Defining Data Models

You can define data models using either yaml or javascript. Generally, yaml is recommended due to its simplicity and readability. On this page, we focus exclusively on yaml (see Cube’s documentation (opens in a new tab) for more information on using JavaScript-based models)

In Embeddable, each data model is defined in its own .cube.yml file, and begins with the cubes: keyword.

# src/models/customers.cube.yml
 
cubes:
  - name: customers
    title: My customers
    data_source: default
    sql_table: public.customers
 
    dimensions:
      - name: id
        sql: id
        type: number
        primary_key: true
 
      - name: email
        title: 'Email address'
        sql: email
        type: string
 
      - name: country
        title: 'Country of origin'
        sql: country
        type: string
 
      - name: signed_up_at
        sql: signed_up_at
        type: time
 
      - name: full_name
        title: "Full name"
        sql: CONCAT(first_name, ' ', last_name)
        type: string
 
    measures:
      - name: count
        type: count
        title: "# of Customers"
 
    joins:
      - name: orders # the name of the data model to join to (not the table)
        sql: '{CUBE}.id = {orders}.customer_id'
        relationship: one_to_many
 

You can see more data model examples inside your repo (opens in a new tab).

⚡️

YAML is sensitive to indentation. Use an online YAML validator like YAML Lint (opens in a new tab) to check your formatting.

Core Parameters

  • name: A unique identifier for the model (no spaces or special characters). Name is used internally by Embeddable and Cube to reference the model. Updating it once it's in use can potentially break your dashboards.

  • title: An optional, human-readable name that appears in the UI. You can change it anytime without impacting the underlying logic.

  • data_source: Specifies which data source the model belongs to. This should match the connection name you defined when connecting your database.

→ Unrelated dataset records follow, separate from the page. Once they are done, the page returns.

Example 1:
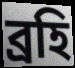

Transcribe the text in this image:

ব্রহি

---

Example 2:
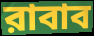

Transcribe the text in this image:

রাবাব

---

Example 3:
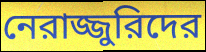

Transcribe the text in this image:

নেরাজ্জুরিদের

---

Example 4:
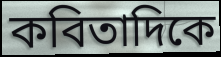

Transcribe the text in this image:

কবিতাদিকে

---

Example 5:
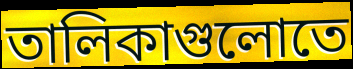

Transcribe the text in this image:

তালিকাগুলোতে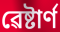
ৱেষ্টাৰ্ণ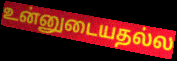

  • sql_table: Points to the actual table or view in your database (e.g., public.customers). Use this for straightforward mappings.

  • sql: An alternative to sql_table if you need to define a custom query rather than referencing a single table/view. For example:

    sql: >
      SELECT
        id,
        name,
        created_at
      FROM public.customers
      WHERE status = 'active'

    A common misconception is that you have to write GROUP BY statements in your sql. Instead, use sql to define a base table and then separately define dimensions and measures. The semantic layer automatically generates the necessary SQL, including GROUP BY clauses, behind the scenes.

Other Parameters

You can also define other parameters, including joins between models and pre-aggregations to optimize performance.

  • joins: Defines how to link datasets and handle join relationships.

  • description: A short note or summary of what the model represents or how it should be used. Useful for keeping track of intentions or business context.

  • preAggregations: Optional configurations for creating and managing materialized views or rollups. This helps improve performance by caching common aggregations. For instance:

    preAggregations:
      mainRollup:
        type: rollup
        measureReferences:
          - count
        dimensionReferences:
          - country
        timeDimensionReference: signed_up_date
        granularity: day

These parameters allow you to tailor each data model to match your analytics needs, whether you’re simply mapping a table or performing advanced transformations and aggregations.